A few days ago, Aio Technology released a teardown video of the Mate 40 Pro. Yesterday, they released a teardown video of the Mate 40 RS and compared the two phones’ internal structures. From this, we can see the hardware improvements of the Mate 40 RS.
First, heat the back cover for about 3 minutes, then use a suction cup and a pry tool to remove the back cover. It is worth mentioning that the back cover weighs 40 grams.
The Mate 40 RS still uses a three-stage design. Its middle and lower parts are almost the same as the Mate 40 Pro, only the upper part is different.
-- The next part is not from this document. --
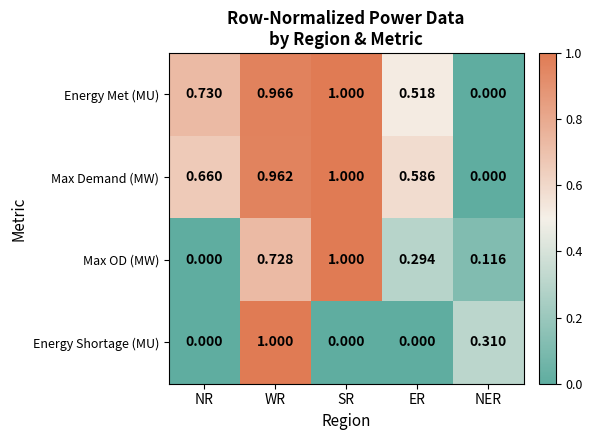

At which label does Max Demand (MW) reach its minimum?

NER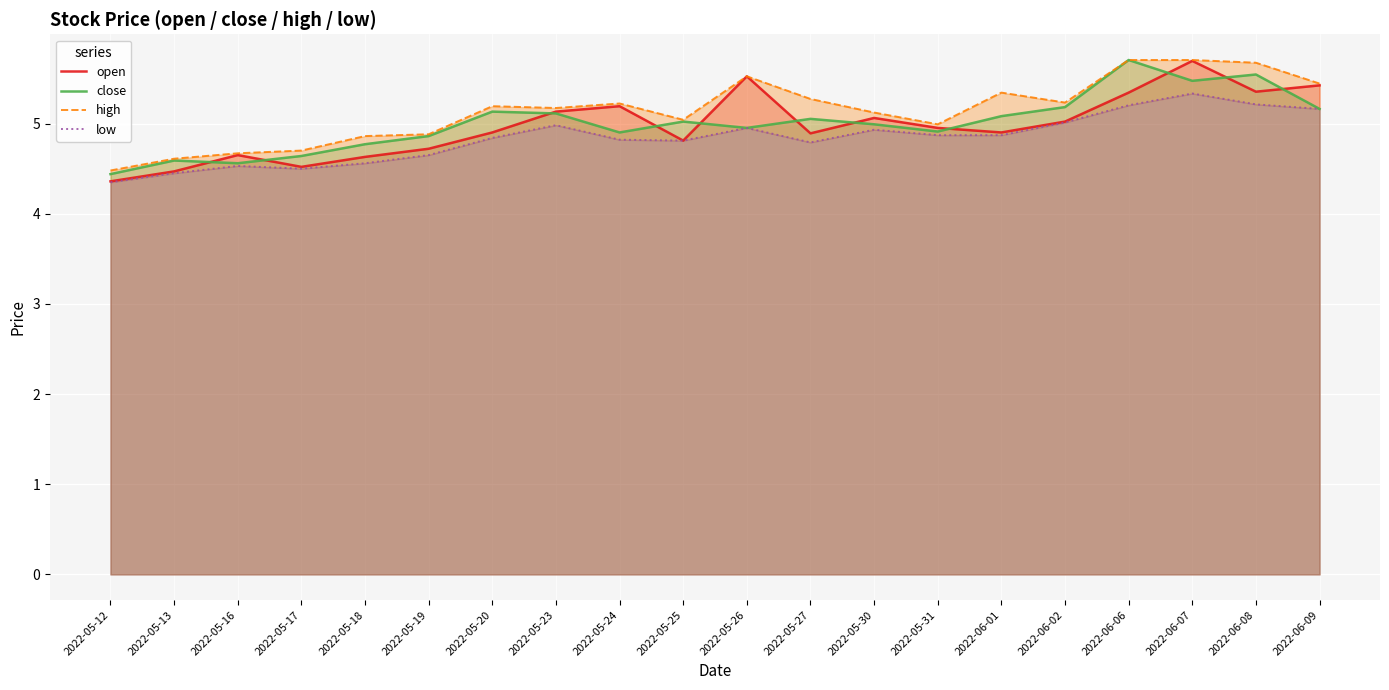

Is the value of close at 2022-05-27 greater than the value of low at 2022-06-02?

Yes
Then, remove the screws securing the motherboard cover and peel off the tape at the bottom. This motherboard cover integrates an NFC induction coil, a wireless charging module, and an infrared temperature sensor.
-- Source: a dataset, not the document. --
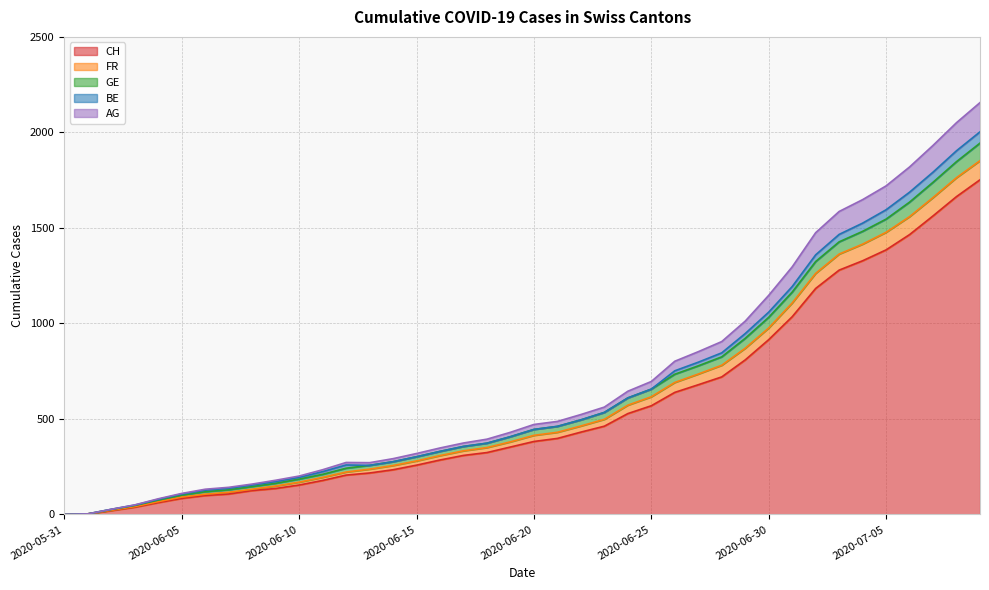

What is the difference between the maximum and second lowest values in the AG series?

2153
Then remove all screws, disconnect all cables from the motherboard, and remove the camera module and the motherboard.
To install the camera, the middle of the motherboard is completely hollowed out. Then remove the metal shield on the motherboard.
We found the HiSilicon logo on this ROM chip, indicating that it was developed by Huawei. Previously, a blogger tested that the read and write performance of the Huawei Mate 40 Pro can reach about twice the speed of UFS 3.1.
According to reports, the Huawei Mate 40 Pro and above models use HiSilicon’s self-developed SFS 1.0 ROM. Compared with UFS 3.1, the random read and write speeds are almost doubled. Currently, the average sequential read speed of UFS 3.1 is about 1800 MB/s, the sequential write speed is about 700 MB/s, and the random write speed is about 200-300 MB/s.
In the latest Huawei Mate 40 Pro benchmark, we found that the phone has a sequential read speed of 1966 MB/s, a sequential write speed of 1280 MB/s, a random read speed of 383 MB/s, and a random write speed of 548 MB/s. Its random write speed is twice that of UFS 3.1.
SFS is a new type of flash memory developed by Huawei. However, because Huawei rarely mentions this new flash memory technology and has never promoted it at mobile phone conferences, we currently know very little about it.